Her two friends exchanged skeptical looks as Ava vowed, with all the earnestness of a broken heart, never to love again.
1
The Ladies’ Marriage Prospects Bulletin
It is not the duty of a young lady to arrange marriages for others; she should be wholly occupied with arranging herself into one.
The only other time in Lady Ava Woodmoor’s life that she could remember being this satisfied with herself was the day she’d convinced her governess to jump into the pond to catch a toad.
Today was entirely different with her friends Lord and Lady Myrton married off in a match created by herself. The ceremony had been held in the rose garden, just as she'd envisioned, with pale pink peonies overflowing from every urn and garlands of wisteria dripping from the archway. Even the lace runners along the aisle had matched the bride’s gloves—Ava had seen to that personally. It was, as she liked to think of it, perfectly orchestrated bliss.

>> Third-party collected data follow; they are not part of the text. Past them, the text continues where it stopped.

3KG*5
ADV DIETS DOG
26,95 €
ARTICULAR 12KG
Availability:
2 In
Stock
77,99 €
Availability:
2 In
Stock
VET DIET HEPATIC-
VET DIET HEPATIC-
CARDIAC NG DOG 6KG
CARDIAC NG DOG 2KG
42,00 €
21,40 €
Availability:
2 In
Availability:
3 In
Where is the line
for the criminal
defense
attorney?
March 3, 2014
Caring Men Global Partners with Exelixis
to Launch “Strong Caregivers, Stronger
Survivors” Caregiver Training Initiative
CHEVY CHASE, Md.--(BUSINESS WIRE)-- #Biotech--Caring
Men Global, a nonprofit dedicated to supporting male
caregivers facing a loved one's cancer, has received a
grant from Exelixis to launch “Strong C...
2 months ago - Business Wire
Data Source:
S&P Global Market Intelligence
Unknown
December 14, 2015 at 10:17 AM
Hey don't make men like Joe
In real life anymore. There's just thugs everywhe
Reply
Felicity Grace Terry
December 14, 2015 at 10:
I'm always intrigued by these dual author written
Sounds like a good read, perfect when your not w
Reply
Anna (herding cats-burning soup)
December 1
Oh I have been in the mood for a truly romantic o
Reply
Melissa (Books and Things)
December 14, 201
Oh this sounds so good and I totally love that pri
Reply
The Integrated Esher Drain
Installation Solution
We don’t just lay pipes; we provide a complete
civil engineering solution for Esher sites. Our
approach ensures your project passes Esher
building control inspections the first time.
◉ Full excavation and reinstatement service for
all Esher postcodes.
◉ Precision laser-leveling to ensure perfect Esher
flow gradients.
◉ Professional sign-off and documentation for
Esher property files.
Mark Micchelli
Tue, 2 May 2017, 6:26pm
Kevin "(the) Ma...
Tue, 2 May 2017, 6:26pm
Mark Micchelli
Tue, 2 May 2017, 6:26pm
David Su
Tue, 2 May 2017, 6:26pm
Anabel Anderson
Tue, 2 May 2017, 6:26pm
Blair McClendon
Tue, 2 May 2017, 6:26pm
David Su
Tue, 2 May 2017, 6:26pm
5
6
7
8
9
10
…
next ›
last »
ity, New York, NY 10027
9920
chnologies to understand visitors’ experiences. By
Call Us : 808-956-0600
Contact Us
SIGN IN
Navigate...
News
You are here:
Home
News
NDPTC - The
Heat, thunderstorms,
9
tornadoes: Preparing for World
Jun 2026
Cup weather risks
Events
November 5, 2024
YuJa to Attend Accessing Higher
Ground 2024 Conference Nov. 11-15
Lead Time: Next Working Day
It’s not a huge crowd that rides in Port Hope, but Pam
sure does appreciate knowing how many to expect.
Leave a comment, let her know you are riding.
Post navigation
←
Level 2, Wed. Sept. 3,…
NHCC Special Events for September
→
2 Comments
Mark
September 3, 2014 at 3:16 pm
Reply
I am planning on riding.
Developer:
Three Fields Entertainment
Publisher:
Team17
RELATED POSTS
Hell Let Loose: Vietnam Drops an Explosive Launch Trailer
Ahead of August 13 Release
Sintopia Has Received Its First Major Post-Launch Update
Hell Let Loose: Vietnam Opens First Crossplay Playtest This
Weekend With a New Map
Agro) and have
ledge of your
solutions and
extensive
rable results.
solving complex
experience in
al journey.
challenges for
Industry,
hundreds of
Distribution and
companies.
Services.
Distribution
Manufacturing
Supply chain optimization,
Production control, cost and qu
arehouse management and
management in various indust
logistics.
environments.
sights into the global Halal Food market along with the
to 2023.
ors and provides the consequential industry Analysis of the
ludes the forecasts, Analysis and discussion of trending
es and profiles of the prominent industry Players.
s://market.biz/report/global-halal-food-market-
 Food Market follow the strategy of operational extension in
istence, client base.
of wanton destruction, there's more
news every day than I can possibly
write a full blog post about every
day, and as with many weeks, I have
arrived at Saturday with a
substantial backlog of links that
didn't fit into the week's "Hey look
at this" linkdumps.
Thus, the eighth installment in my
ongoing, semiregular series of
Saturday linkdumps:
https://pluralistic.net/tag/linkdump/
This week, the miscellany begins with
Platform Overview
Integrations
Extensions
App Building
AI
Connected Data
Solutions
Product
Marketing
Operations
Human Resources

The wedding nuptials had been splendid, and right now Ava was reliving the work of her design.
The ceremony had unfolded beneath a canopy of white and pink roses, stitched with ivory ribbons that fluttered like sighs in the breeze. Ava had insisted on a string quartet, and the soft strains of their music had given the vows a picturesque glow—just as she’d planned.
No detail had escaped her notice. After all, she’d been planning her own wedding since she was a wee lass, until she’d decided she wasn’t ready to marry and had made it her mission to give her well-planned dreams to everyone else. The hand-tied bouquets of pale blush roses and lavender had filled the air with a most beautiful scent. The flower girls wore wreaths Ava had woven herself. Artistry. Order. A vision executed to perfection. Even the doves had cooperated—released at the precise moment the couple kissed, their white wings sweeping into the sky like the ending note on a love story she had written.
The bride had wiped discreetly at her damp, bliss-filled eyes, while the groom had looked stunned by joy, and the audience had practically swooned. Ava took it all in with the quiet satisfaction of a master at work.
The wedding had been everything she could have dreamed for the happy couple. Elegant, emotional, and, most importantly, entirely of Ava’s enterprise.
Her feet deliciously ached from having danced the afternoon away, even if her father had warned her to contain herself. Ava had been entirely too jubilant for his peace of mind. But when was her father ever calm?
Oh, it had been glorious. And heaven help her if she wasn’t already planning the next. She’d made the decision last season after having played a part in the connection—and subsequent wedding—of her friends Poppy and Dougal, the Earl and Countess of Reay. She’d spotted the way Poppy’s eyes lingered just a touch too long across the ballroom and noticed how Dougal’s usually stern expression had softened, almost imperceptibly, whenever she passed.
Ava had orchestrated not one but two dances without either of them realizing she’d put them directly in each other’s paths. There’d been exhilaration in the wondering—would it work? A jolt of panic when they’d nearly bypassed each other without speaking. But then, oh, the thrill. The brush of fingers, the shy glances, the spark caught between them like sunlight on crystal.